§ Document section
Content starts
This extended abstract is also available in hard copy in K. May (ed) 2017 Digital Archaeological Heritage, EAC Occasional Paper No.12, Archaeolingua, Budapest.
In 2014 The Swedish National Heritage Board initiated the Digital Archaeological Process (DAP) programme in order to create a more seamless digital process for information generated through archaeological surveys, excavations and site management. The main aims of the programme are to increase availability of digital data as well as the quality of the information. The overarching goal is to facilitate more effective heritage management for officials and archaeologists, as well as companies and government agencies working with development in general, and in the process make the information more available to researchers and the general public.
In Sweden development plans must be approved by the County Administrative Board. The administrators may order archaeological surveys and preliminary excavations before any sites are excavated and documented, and the developer must cover the cost of these. The results are presented in reports, a copy of which is to be sent to the National Heritage Board, and the original field documentation is to be delivered to a national archive. However, only analogue documentation can be archived in the current system while over the past 20 years field recording has become more and more digital and georeferenced. Information is therefore lost when it is transformed into publications and illustrations. Not only does this mean a loss of valuable information, but it also results in extra time and work for administrators and archaeologists when new projects are planned.
The National Heritage Board has previously digitised the entire national Sites and Monuments Register and published it online. However, it was clear that there needed to be a more comprehensive approach to the entire heritage management process wherein archaeological information is produced, used and archived, as it is involving the archaeological contractors, various government agencies and museums. There are five main areas of archaeological information that are connected in theory, but dispersed in practice:
In order to create a more comprehensive platform for retrieving all this information, DAP is developing the Cultural Environment Register (Kulturmiljöregistret – KMR). It will be an umbrella system containing both databases and links to information stored elsewhere. DAP will both improve on existing registers and develop new ones.
The Sites and Monuments Register is maintained by the National Heritage Board. Newly discovered sites, and additional information about known sites, are registered after being reported by archaeological contractors and the County Administrative Boards. The process is time consuming, resulting in a Register that is not up to date. DAP is developing a new tool for archaeologists to register information directly into the Register, and for administrators at the County Boards to inspect and approve the registration before it is made public. The tool will also help to make sure that the reports by the archaeologists are correct and of comparative quality.
A new Project Register is being developed, where all archaeological surveys and excavations will be visible on a map. The register will contain basic administrative information for each project and links to where publications, documentation and artefacts can be found, as well as to the sites that were affected by the project.
Content ends
§ Excerpted records
Content starts
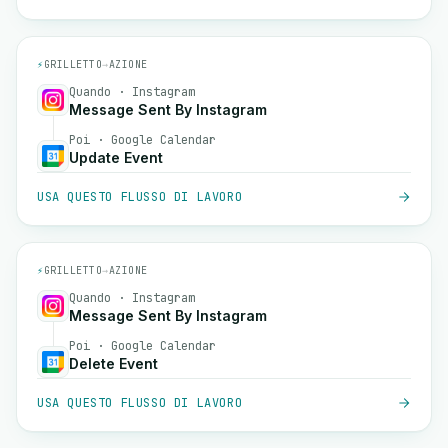
⚡
GRILLETTO
→
AZIONE
Quando · Instagram
Message Sent By Instagram
Poi · Google Calendar
Update Event
USA QUESTO FLUSSO DI LAVORO
⚡
GRILLETTO
→
AZIONE
Quando · Instagram
Message Sent By Instagram
Poi · Google Calendar
Delete Event
USA QUESTO FLUSSO DI LAVORO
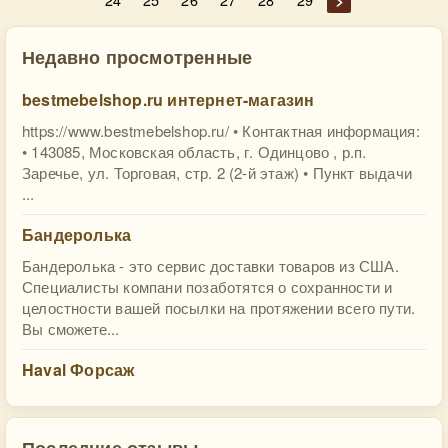
Недавно просмотренные
bestmebelshop.ru интернет-магазин
https://www.bestmebelshop.ru/ • Контактная информация:
• 143085, Московская область, г. Одинцово , р.п.
Заречье, ул. Торговая, стр. 2 (2-й этаж) • Пункт выдачи
...
Бандеролька
Бандеролька - это сервис доставки товаров из США.
Специалисты компани позаботятся о сохранности и
целостности вашей посылки на протяжении всего пути.
Вы сможете...
Haval Форсаж
Последние отзывы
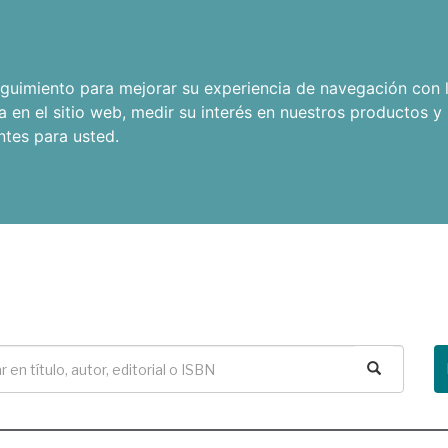
seguimiento para mejorar su experiencia de navegación con l
a en el sitio web
,
medir su interés en nuestros productos y 
ntes para usted
.
Buscar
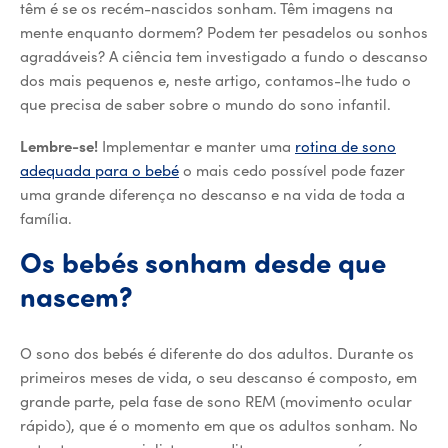
têm é se os recém-nascidos sonham. Têm imagens na
mente enquanto dormem? Podem ter pesadelos ou sonhos
agradáveis? A ciência tem investigado a fundo o descanso
dos mais pequenos e, neste artigo, contamos-lhe tudo o
que precisa de saber sobre o mundo do sono infantil.
Lembre-se!
Implementar e manter uma
rotina de sono
adequada para o bebé
o mais cedo possível pode fazer
uma grande diferença no descanso e na vida de toda a
família.
Os bebés sonham desde que
nascem?
O sono dos bebés é diferente do dos adultos. Durante os
primeiros meses de vida, o seu descanso é composto, em
grande parte, pela fase de sono REM (movimento ocular
rápido), que é o momento em que os adultos sonham. No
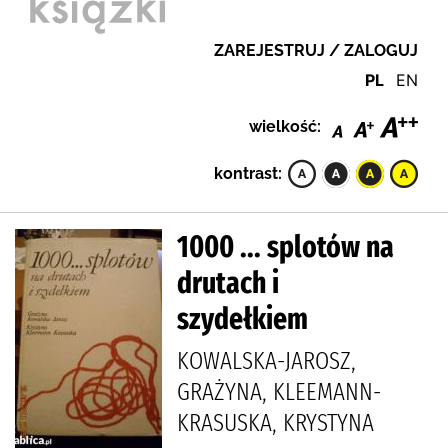
ZAREJESTRUJ / ZALOGUJ
PL
EN
wielkość:
kontrast:
1000 ... splotów na
drutach i
szydełkiem
KOWALSKA-JAROSZ,
GRAŻYNA, KLEEMANN-
KRASUSKA, KRYSTYNA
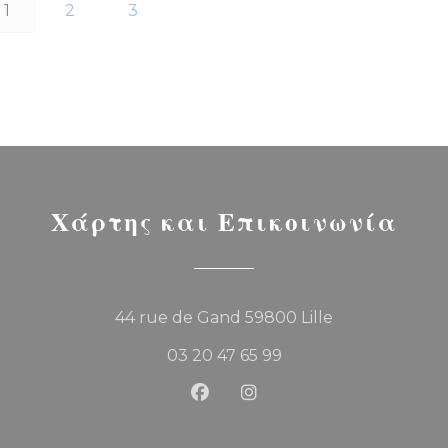
1
2
3
Χάρτης και Επικοινωνία
((ανοίγει σε νέο 
44 rue de Gand 59800 Lille
03 20 47 65 99
Facebook ((ανοίγει σε νέο παρά
Instagram ((ανοίγει σε ν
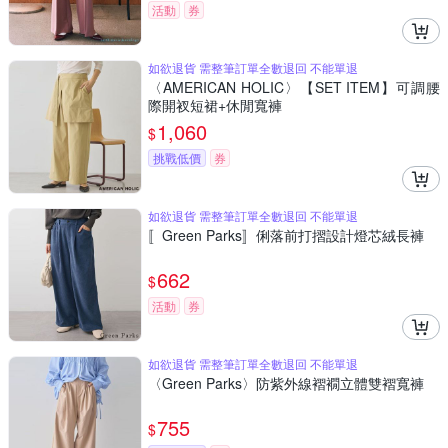
活動
券
如欲退貨 需整筆訂單全數退回 不能單退
〈AMERICAN HOLIC〉【SET ITEM】可調腰
際開衩短裙+休閒寬褲
1,060
$
挑戰低價
券
如欲退貨 需整筆訂單全數退回 不能單退
〚Green Parks〛俐落前打摺設計燈芯絨長褲
662
$
活動
券
如欲退貨 需整筆訂單全數退回 不能單退
〈Green Parks〉防紫外線褶襉立體雙褶寬褲
755
$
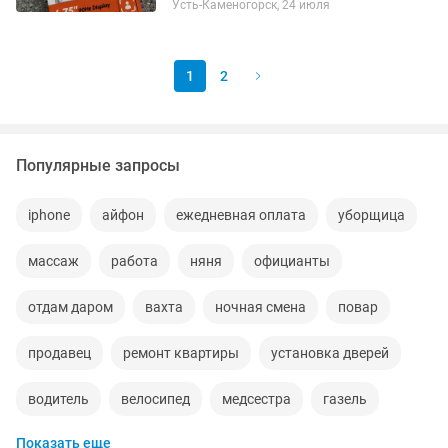
Усть-Каменогорск, 24 июля
1
2
Популярные запросы
iphone
айфон
ежедневная оплата
уборщица
массаж
работа
няня
официанты
отдам даром
вахта
ночная смена
повар
продавец
ремонт квартиры
установка дверей
водитель
велосипед
медсестра
газель
Показать еще
кирпичи
кухонный гарнитур
контейнер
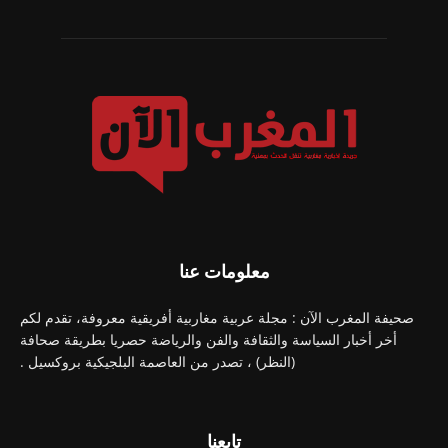
معلومات عنا
صحيفة المغرب الآن : مجلة عربية مغاربية أفريقية معروفة، تقدم لكم
أخر أخبار السياسة والثقافة والفن والرياضة حصريا بطريقة صحافة
(النظر) ، تصدر من العاصمة البلجيكية بروكسيل .
تابعنا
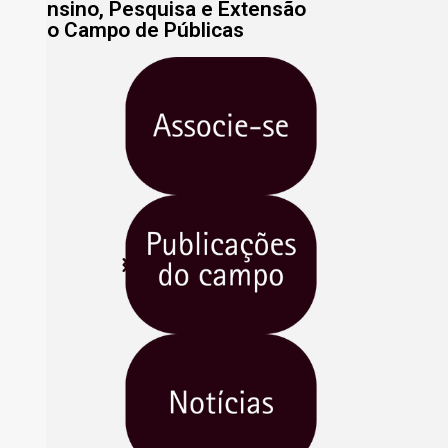
Ensino, Pesquisa e Extensão
do Campo de Públicas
Content ends
§ Exercise
Return the passage on the Digital Archaeological Process programme from "In Sweden development" to "projects are planned.", copied word for word.

§ Completed task
In Sweden development plans must be approved by the County Administrative Board. The administrators may order archaeological surveys and preliminary excavations before any sites are excavated and documented, and the developer must cover the cost of these. The results are presented in reports, a copy of which is to be sent to the National Heritage Board, and the original field documentation is to be delivered to a national archive. However, only analogue documentation can be archived in the current system while over the past 20 years field recording has become more and more digital and georeferenced. Information is therefore lost when it is transformed into publications and illustrations. Not only does this mean a loss of valuable information, but it also results in extra time and work for administrators and archaeologists when new projects are planned.